Text:
Here’s what I learned when I rewatched The Hills

I have this very informed and undisputed theory that at one point three years ago, all of “Hollywood” came together and was like, “Now that Youtube is apparently allowed to make movies, the people must suffer.” Thus explains the reboots, remakes and live actions getting shoved down our throats—from Full House to Cats: The Musical. Who can I talk to about ending this? Hollywood, call me! 

“The Hills: New Beginnings,” which premiered in June, is the latest reboot literally no one asked for. I presume the name “New Beginnings” can be attributed to the fact that the original cast members are embroiled in divorce proceedings and Mischa Barton is somehow now in the mix. I don’t have cable because I’m not rich, so a lot of questions are left unanswered. And for that, I’m sorry, but if you really want to know you can watch it and get back to me. Because time is money and I’m not making any of it, I decided to cling to relevancy by rewatching The Hills: B.M. (Before Mischa).

Work instruction 1:
Copy the passage of the post about rewatching The Hills from "I have this" to "Hollywood, call me!", replacing "Hollywood" with "Tinseltown" throughout.
The text and the entries have no connection to each other.

[Dataset items]
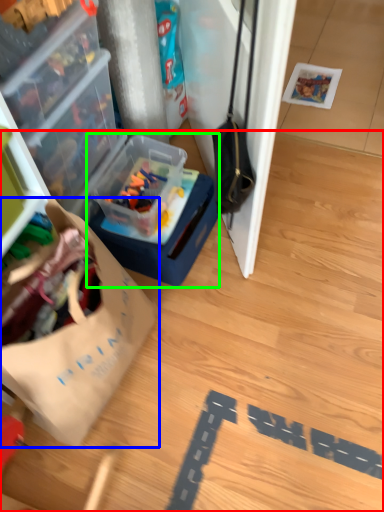
Question: Which object is positioned farthest from wood (highlighted by a red box)? Select from wrapping paper (highlighted by a blue box) and box (highlighted by a green box).

Choices:
 (A) wrapping paper
 (B) box

Answer: (A)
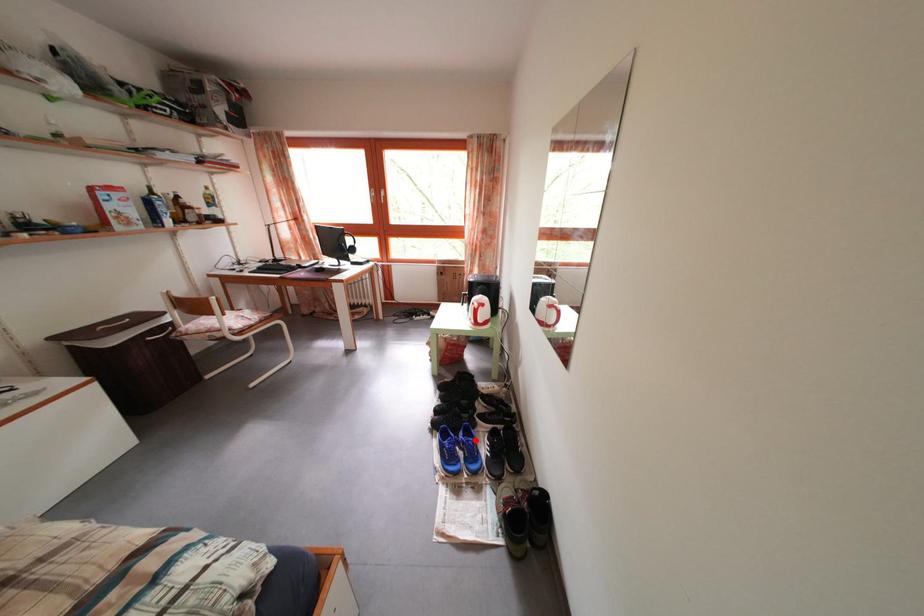
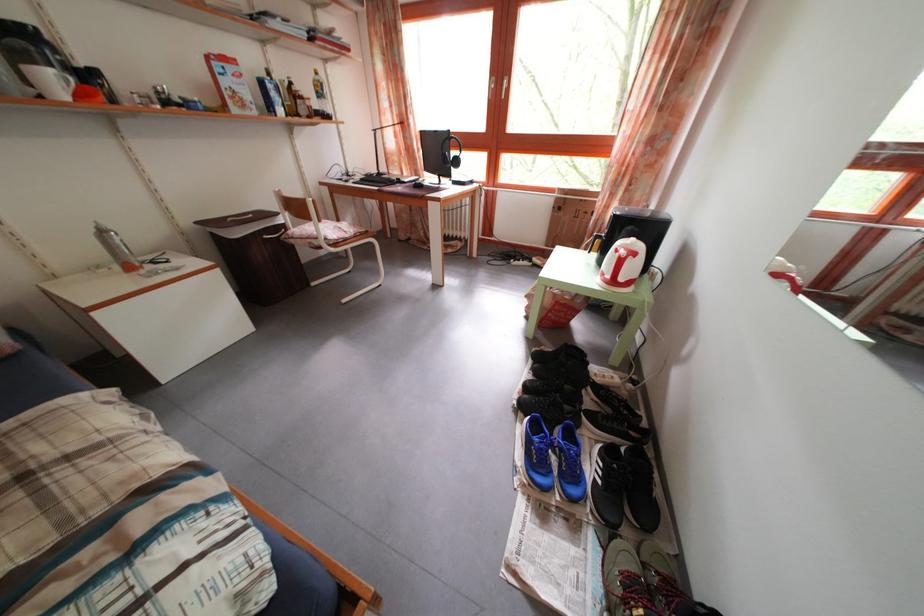
In the second image, find the point that corresponds to the highlighted location in the first image.

(578, 444)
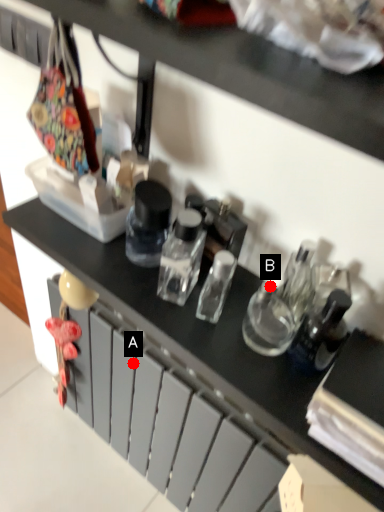
Question: Two points are circled on the image, labeled by A and B beside each circle. Which point appears farthest from the camera in this image?

Choices:
 (A) A is further
 (B) B is further

Answer: (A)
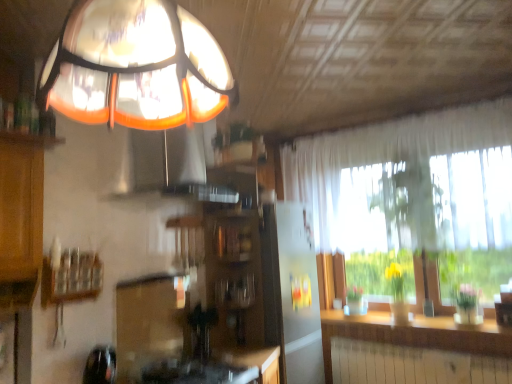
This screenshot has width=512, height=384. What are the coordinates of `wooden shelf at left` in the screenshot? It's located at (71, 277).

The width and height of the screenshot is (512, 384). Describe the element at coordinates (71, 277) in the screenshot. I see `wooden shelf at left` at that location.

Where is `wooden counter top at lower right`? The height and width of the screenshot is (384, 512). wooden counter top at lower right is located at coordinates (417, 333).

In order to face wooden counter top at lower right, should I rotate leftwards or rightwards?

To align with it, rotate right about 19.520°.

In order to face translucent white curtain at right, should I rotate leftwards or rightwards?

To face it directly, rotate right by 16.787 degrees.

This screenshot has height=384, width=512. What do you see at coordinates (383, 153) in the screenshot?
I see `translucent white curtain at right` at bounding box center [383, 153].

Describe the element at coordinates (234, 256) in the screenshot. I see `wooden cabinet at center` at that location.

Find the location of a particular element. This screenshot has width=512, height=384. wooden shelf at left is located at coordinates (71, 277).

In terms of height, does wooden cabinet at center look taller or shorter compared to wooden counter top at lower right?

In the image, wooden cabinet at center appears to be taller than wooden counter top at lower right.

Is wooden cabinet at center situated inside wooden counter top at lower right or outside?

wooden cabinet at center lies outside wooden counter top at lower right.

Would you say wooden cabinet at center is to the left or to the right of wooden counter top at lower right in the picture?

In the image, wooden cabinet at center appears on the left side of wooden counter top at lower right.

Based on the photo, which object is closer to the camera, wooden cabinet at center or wooden counter top at lower right?

wooden cabinet at center is closer to the camera.

In terms of height, does translucent glass lampshade at upper center look taller or shorter compared to orange glass exhaust hood at upper center?

translucent glass lampshade at upper center is shorter than orange glass exhaust hood at upper center.

In the scene shown: Can you tell me how much translucent glass lampshade at upper center and orange glass exhaust hood at upper center differ in facing direction?

85.8 degrees.

Considering the sizes of objects translucent glass lampshade at upper center and orange glass exhaust hood at upper center in the image provided, who is smaller, translucent glass lampshade at upper center or orange glass exhaust hood at upper center?

translucent glass lampshade at upper center.

Between translucent glass lampshade at upper center and orange glass exhaust hood at upper center, which one appears on the right side from the viewer's perspective?

translucent glass lampshade at upper center is more to the right.

What's the angular difference between orange glass exhaust hood at upper center and wooden shelf at left's facing directions?

The angular difference between orange glass exhaust hood at upper center and wooden shelf at left is 4.96 degrees.

Does orange glass exhaust hood at upper center contain wooden shelf at left?

No, wooden shelf at left is not a part of orange glass exhaust hood at upper center.

Which object is thinner, orange glass exhaust hood at upper center or wooden shelf at left?

wooden shelf at left is thinner.

Identify the location of exhaust hood on the right of wooden shelf at left. The image size is (512, 384). (167, 166).

From a real-world perspective, does translucent white curtain at right stand above wooden counter top at lower right?

Indeed, from a real-world perspective, translucent white curtain at right stands above wooden counter top at lower right.

Looking at this image, considering the relative sizes of translucent white curtain at right and wooden counter top at lower right in the image provided, is translucent white curtain at right bigger than wooden counter top at lower right?

Yes, translucent white curtain at right is bigger than wooden counter top at lower right.

Does translucent white curtain at right contain wooden counter top at lower right?

No, wooden counter top at lower right is not surrounded by translucent white curtain at right.

Is the position of translucent white curtain at right more distant than that of wooden counter top at lower right?

No, translucent white curtain at right is closer to the viewer.

Does orange glass exhaust hood at upper center have a lesser width compared to wooden cabinet at center?

Yes.

Does orange glass exhaust hood at upper center have a larger size compared to wooden cabinet at center?

Indeed, orange glass exhaust hood at upper center has a larger size compared to wooden cabinet at center.

Is orange glass exhaust hood at upper center inside or outside of wooden cabinet at center?

orange glass exhaust hood at upper center is located beyond the bounds of wooden cabinet at center.

From the image's perspective, is orange glass exhaust hood at upper center positioned above or below wooden cabinet at center?

From the image's perspective, orange glass exhaust hood at upper center appears above wooden cabinet at center.

How many degrees apart are the facing directions of wooden shelf at left and wooden cabinet at center?

The facing directions of wooden shelf at left and wooden cabinet at center are 1.18 degrees apart.

Which is more distant, (x=90, y=254) or (x=261, y=218)?

The point (x=261, y=218) is more distant.

Which is more to the left, wooden shelf at left or wooden cabinet at center?

Positioned to the left is wooden shelf at left.

Would you say wooden shelf at left contains wooden cabinet at center?

Result: Actually, wooden cabinet at center is outside wooden shelf at left.

In the image, is translucent glass lampshade at upper center positioned in front of or behind wooden counter top at lower right?

translucent glass lampshade at upper center is positioned closer to the viewer than wooden counter top at lower right.

Is translucent glass lampshade at upper center at the right side of wooden counter top at lower right?

No, translucent glass lampshade at upper center is not to the right of wooden counter top at lower right.

From a real-world perspective, is translucent glass lampshade at upper center beneath wooden counter top at lower right?

Incorrect, from a real-world perspective, translucent glass lampshade at upper center is higher than wooden counter top at lower right.

The image size is (512, 384). Identify the location of counter top located underneath the wooden cabinet at center (from a real-world perspective). (417, 333).

Where is `exhaust hood above the translucent glass lampshade at upper center (from a real-world perspective)`? The height and width of the screenshot is (384, 512). exhaust hood above the translucent glass lampshade at upper center (from a real-world perspective) is located at coordinates (167, 166).

Based on their spatial positions, is orange glass exhaust hood at upper center or wooden shelf at left closer to translucent glass lampshade at upper center?

The object closer to translucent glass lampshade at upper center is wooden shelf at left.

Which object lies nearer to the anchor point wooden counter top at lower right, translucent glass lampshade at upper center or wooden cabinet at center?

The object closer to wooden counter top at lower right is wooden cabinet at center.

Which object lies nearer to the anchor point orange glass exhaust hood at upper center, translucent white curtain at right or wooden cabinet at center?

wooden cabinet at center is positioned closer to the anchor orange glass exhaust hood at upper center.

Looking at the image, which one is located further to wooden cabinet at center, translucent glass lampshade at upper center or orange glass exhaust hood at upper center?

The object further to wooden cabinet at center is translucent glass lampshade at upper center.

Estimate the real-world distances between objects in this image. Which object is further from orange glass exhaust hood at upper center, translucent glass lampshade at upper center or wooden shelf at left?

Among the two, translucent glass lampshade at upper center is located further to orange glass exhaust hood at upper center.

From the image, which object appears to be nearer to wooden shelf at left, translucent glass lampshade at upper center or wooden counter top at lower right?

Among the two, translucent glass lampshade at upper center is located nearer to wooden shelf at left.

Which object lies nearer to the anchor point wooden shelf at left, wooden cabinet at center or translucent glass lampshade at upper center?

Based on the image, wooden cabinet at center appears to be nearer to wooden shelf at left.

Based on their spatial positions, is wooden shelf at left or wooden counter top at lower right closer to wooden cabinet at center?

Based on the image, wooden shelf at left appears to be nearer to wooden cabinet at center.

Where is `window between wooden shelf at left and wooden counter top at lower right in the horizontal direction`? The width and height of the screenshot is (512, 384). window between wooden shelf at left and wooden counter top at lower right in the horizontal direction is located at coordinates (383, 153).

Where is `shelf between orange glass exhaust hood at upper center and wooden cabinet at center from top to bottom`? The height and width of the screenshot is (384, 512). shelf between orange glass exhaust hood at upper center and wooden cabinet at center from top to bottom is located at coordinates (71, 277).

The width and height of the screenshot is (512, 384). I want to click on exhaust hood between translucent glass lampshade at upper center and translucent white curtain at right from front to back, so click(x=167, y=166).

This screenshot has height=384, width=512. Find the location of `window between translucent glass lampshade at upper center and wooden counter top at lower right in the front-back direction`. window between translucent glass lampshade at upper center and wooden counter top at lower right in the front-back direction is located at coordinates (383, 153).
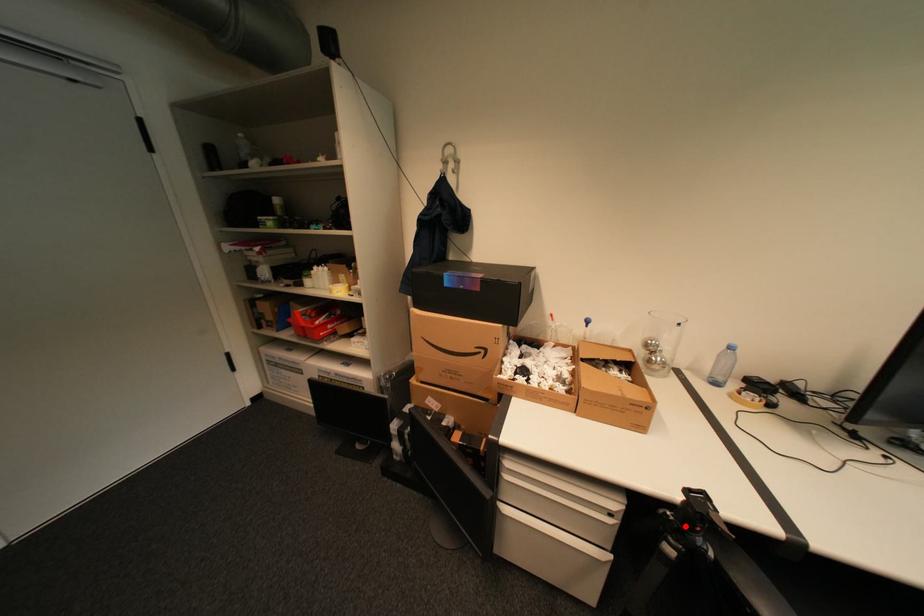
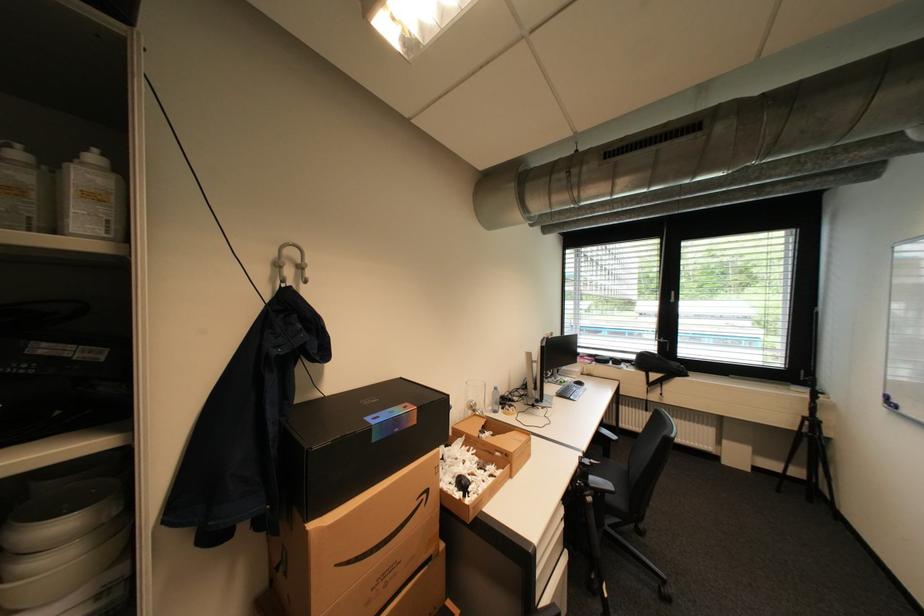
Find the pixel in the second image that matches the highlighted location in the first image.

(591, 485)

Work instruction 2:
Retype the dataset entries word for word from the line with "From a real-world perspective, is" to the line with "The object further".

Response area 1:
I have this very informed and undisputed theory that at one point three years ago, all of “Tinseltown” came together and was like, “Now that Youtube is apparently allowed to make movies, the people must suffer.” Thus explains the reboots, remakes and live actions getting shoved down our throats—from Full House to Cats: The Musical. Who can I talk to about ending this? Tinseltown, call me!

Response area 2:
From a real-world perspective, is translucent glass lampshade at upper center beneath wooden counter top at lower right?

Incorrect, from a real-world perspective, translucent glass lampshade at upper center is higher than wooden counter top at lower right.

The image size is (512, 384). Identify the location of counter top located underneath the wooden cabinet at center (from a real-world perspective). (417, 333).

Where is `exhaust hood above the translucent glass lampshade at upper center (from a real-world perspective)`? The height and width of the screenshot is (384, 512). exhaust hood above the translucent glass lampshade at upper center (from a real-world perspective) is located at coordinates (167, 166).

Based on their spatial positions, is orange glass exhaust hood at upper center or wooden shelf at left closer to translucent glass lampshade at upper center?

The object closer to translucent glass lampshade at upper center is wooden shelf at left.

Which object lies nearer to the anchor point wooden counter top at lower right, translucent glass lampshade at upper center or wooden cabinet at center?

The object closer to wooden counter top at lower right is wooden cabinet at center.

Which object lies nearer to the anchor point orange glass exhaust hood at upper center, translucent white curtain at right or wooden cabinet at center?

wooden cabinet at center is positioned closer to the anchor orange glass exhaust hood at upper center.

Looking at the image, which one is located further to wooden cabinet at center, translucent glass lampshade at upper center or orange glass exhaust hood at upper center?

The object further to wooden cabinet at center is translucent glass lampshade at upper center.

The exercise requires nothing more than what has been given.